▶ _Directions for this task_
Starting at the line that contains "red boat, 41.09", copy each line through the end of the listing below. Include both ends and output nothing more.

☆ ☆ ☆ ☆ ☆

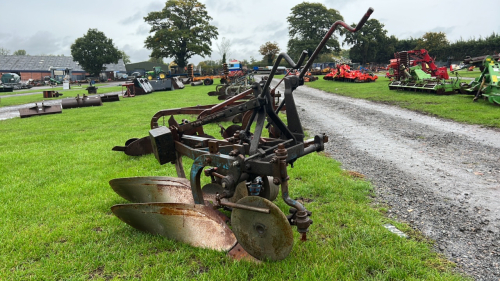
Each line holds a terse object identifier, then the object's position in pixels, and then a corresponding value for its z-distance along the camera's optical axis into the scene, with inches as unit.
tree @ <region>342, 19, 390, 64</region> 2341.3
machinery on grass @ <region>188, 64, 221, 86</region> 1372.7
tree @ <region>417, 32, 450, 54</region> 2093.8
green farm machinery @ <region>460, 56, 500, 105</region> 419.8
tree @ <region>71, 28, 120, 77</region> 2444.6
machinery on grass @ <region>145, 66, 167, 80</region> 1580.6
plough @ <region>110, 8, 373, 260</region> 102.2
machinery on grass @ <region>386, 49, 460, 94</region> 564.7
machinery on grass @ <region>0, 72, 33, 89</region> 1753.4
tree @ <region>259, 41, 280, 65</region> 2749.8
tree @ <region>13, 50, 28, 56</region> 5329.7
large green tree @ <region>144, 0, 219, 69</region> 2129.7
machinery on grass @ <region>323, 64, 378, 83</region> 1026.9
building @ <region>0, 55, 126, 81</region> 2677.2
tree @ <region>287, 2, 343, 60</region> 2472.9
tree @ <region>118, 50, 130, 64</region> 5347.4
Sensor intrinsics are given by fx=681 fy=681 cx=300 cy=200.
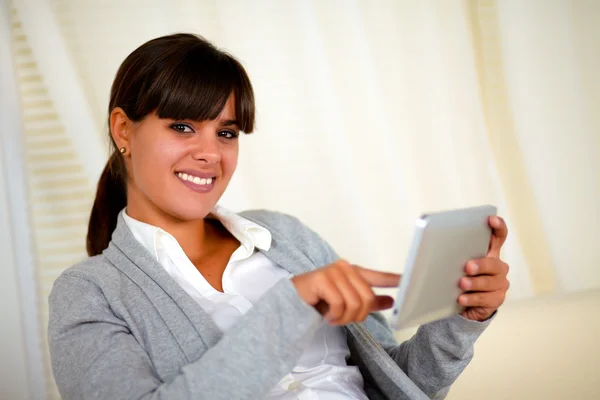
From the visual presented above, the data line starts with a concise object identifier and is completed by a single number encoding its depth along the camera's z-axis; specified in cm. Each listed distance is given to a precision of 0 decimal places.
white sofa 167
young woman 93
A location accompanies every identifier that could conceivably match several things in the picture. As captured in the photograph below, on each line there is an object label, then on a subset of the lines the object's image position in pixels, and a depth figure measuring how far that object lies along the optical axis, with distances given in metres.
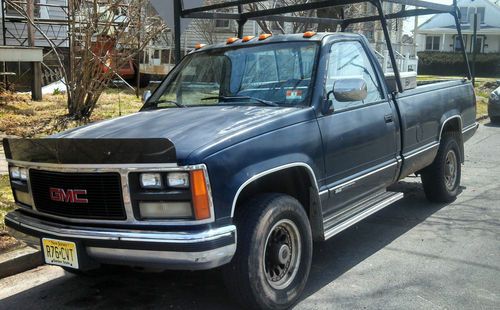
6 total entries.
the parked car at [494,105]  14.40
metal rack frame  5.45
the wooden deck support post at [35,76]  13.16
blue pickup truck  3.27
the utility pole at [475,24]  15.67
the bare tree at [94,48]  10.37
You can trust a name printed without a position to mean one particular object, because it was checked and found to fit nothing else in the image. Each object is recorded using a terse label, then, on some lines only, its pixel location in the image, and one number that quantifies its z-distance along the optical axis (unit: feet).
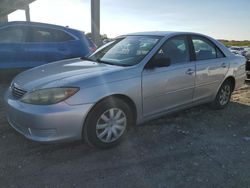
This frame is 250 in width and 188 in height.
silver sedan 7.44
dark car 19.91
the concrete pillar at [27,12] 46.03
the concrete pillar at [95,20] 22.63
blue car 14.96
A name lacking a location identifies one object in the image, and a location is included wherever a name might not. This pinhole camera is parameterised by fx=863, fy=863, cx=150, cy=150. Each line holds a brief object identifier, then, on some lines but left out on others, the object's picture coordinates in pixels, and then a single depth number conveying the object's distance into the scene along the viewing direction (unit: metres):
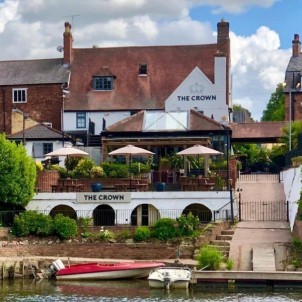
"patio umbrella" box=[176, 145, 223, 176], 51.66
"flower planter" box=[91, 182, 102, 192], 51.06
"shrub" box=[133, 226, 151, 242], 45.59
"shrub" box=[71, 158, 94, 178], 53.88
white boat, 38.81
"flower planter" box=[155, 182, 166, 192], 51.12
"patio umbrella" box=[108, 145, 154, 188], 53.25
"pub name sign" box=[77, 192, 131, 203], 50.38
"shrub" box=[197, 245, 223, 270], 40.50
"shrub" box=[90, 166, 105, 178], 53.28
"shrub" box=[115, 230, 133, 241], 46.16
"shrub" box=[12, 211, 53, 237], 46.78
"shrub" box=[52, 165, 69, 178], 54.12
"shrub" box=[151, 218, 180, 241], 45.59
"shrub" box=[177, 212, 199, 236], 45.75
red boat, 41.09
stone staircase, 43.65
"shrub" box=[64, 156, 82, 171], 56.30
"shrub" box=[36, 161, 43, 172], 52.72
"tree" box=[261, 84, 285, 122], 102.19
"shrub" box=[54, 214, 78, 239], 46.53
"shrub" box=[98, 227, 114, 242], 45.96
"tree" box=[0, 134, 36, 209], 48.94
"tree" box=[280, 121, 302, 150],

☆ ☆ ☆ ☆ ☆

▶ _Worked solution_
red boat, 41.09
stone staircase, 43.65
"shrub" box=[64, 156, 82, 171], 56.30
"shrub" box=[36, 161, 43, 172], 52.72
"tree" box=[261, 84, 285, 122], 102.19
"shrub" box=[54, 214, 78, 239], 46.53
"shrub" box=[98, 227, 114, 242], 45.96
"tree" box=[0, 134, 36, 209], 48.94
"tree" box=[280, 121, 302, 150],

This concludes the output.